[Passage provided]:
────────────────────────────────────────

Dockets: IMM-5155-09

IMM-5157-09

 

Citation: 2010 FC 608

Ottawa, Ontario, June 7, 2010

PRESENT:     The Honourable Mr. Justice Crampton

 

 

BETWEEN:

IYENKARAN ARIYARATNAM

Applicant

and

 

THE MINISTER OF CITIZENSHIP

AND IMMIGRATION

Respondent

 

 

REASONS FOR JUDGMENT AND JUDGMENT

 

[1]               These reasons for judgment and judgment relate to two applications by Mr. Ariyaratnam for judicial review heard consecutively on May 27, 2010.

 

[2]               The first application concerns a decision, dated August 20, 2009, of Pre-Removal Risk Assessment (PRRA) Officer Susan Neufeld, wherein it was concluded that Mr. Ariyaratnam is not a Convention refugee or a person in need of protection within the meaning of sections 96 and 97 of the Immigration and Refugee Protection Act, S.C. 2001, c. 27 (IRPA), respectively.

────────────────────────────────────────

[Given task 1]:
Answer these questions from the judgment excerpt:
(a) Which judge was present for this judgment?
(b) On what date were the two applications heard?
(c) Which officer made the decision that the first application concerns?
[Given task 2]:
Shorten the paragraph of the judgment excerpt that begins "The first application concerns" while keeping its main facts.
[Given task 3]:
Repeat word for word the part of the judgment excerpt starting with "[2]               The first" and going on through "27 (IRPA), respectively.".

Stored dataset items:
────────────────────────────────────────

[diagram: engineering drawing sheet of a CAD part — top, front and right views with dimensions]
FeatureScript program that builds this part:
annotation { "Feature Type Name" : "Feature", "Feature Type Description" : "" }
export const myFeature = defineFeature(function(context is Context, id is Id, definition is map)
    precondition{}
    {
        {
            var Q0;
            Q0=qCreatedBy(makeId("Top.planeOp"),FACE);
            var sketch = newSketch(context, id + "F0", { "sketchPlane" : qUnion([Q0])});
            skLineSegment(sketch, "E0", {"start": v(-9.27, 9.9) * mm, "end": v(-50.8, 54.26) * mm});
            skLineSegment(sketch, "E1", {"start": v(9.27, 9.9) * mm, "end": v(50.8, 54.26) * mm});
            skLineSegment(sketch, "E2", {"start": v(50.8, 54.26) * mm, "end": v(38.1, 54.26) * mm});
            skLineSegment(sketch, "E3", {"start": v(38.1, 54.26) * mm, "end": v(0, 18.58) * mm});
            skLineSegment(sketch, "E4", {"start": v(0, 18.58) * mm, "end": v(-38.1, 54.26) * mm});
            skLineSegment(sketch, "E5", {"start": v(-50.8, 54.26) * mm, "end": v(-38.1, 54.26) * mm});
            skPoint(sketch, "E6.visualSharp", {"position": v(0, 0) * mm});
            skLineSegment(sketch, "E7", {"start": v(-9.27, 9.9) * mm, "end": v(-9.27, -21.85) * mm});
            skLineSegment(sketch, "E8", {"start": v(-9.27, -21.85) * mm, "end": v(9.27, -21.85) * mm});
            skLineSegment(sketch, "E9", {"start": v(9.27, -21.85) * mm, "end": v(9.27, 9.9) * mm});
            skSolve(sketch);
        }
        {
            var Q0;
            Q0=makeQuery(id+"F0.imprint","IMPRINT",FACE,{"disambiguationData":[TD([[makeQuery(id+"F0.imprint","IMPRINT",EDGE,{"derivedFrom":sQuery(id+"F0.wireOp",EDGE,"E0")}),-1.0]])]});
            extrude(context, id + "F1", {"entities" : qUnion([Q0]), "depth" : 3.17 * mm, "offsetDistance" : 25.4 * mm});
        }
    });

────────────────────────────────────────

[Right answer 1]:
(a) The Honourable Mr. Justice Crampton
(b) May 27, 2010
(c) Pre-Removal Risk Assessment (PRRA) Officer Susan Neufeld

[Right answer 2]:
The first application challenges PRRA Officer Susan Neufeld's decision of August 20, 2009. It found that Mr. Ariyaratnam is neither a Convention refugee nor a person in need of protection under sections 96 and 97 of the Immigration and Refugee Protection Act, S.C. 2001, c. 27 (IRPA).

[Right answer 3]:
[2]               The first application concerns a decision, dated August 20, 2009, of Pre-Removal Risk Assessment (PRRA) Officer Susan Neufeld, wherein it was concluded that Mr. Ariyaratnam is not a Convention refugee or a person in need of protection within the meaning of sections 96 and 97 of the Immigration and Refugee Protection Act, S.C. 2001, c. 27 (IRPA), respectively.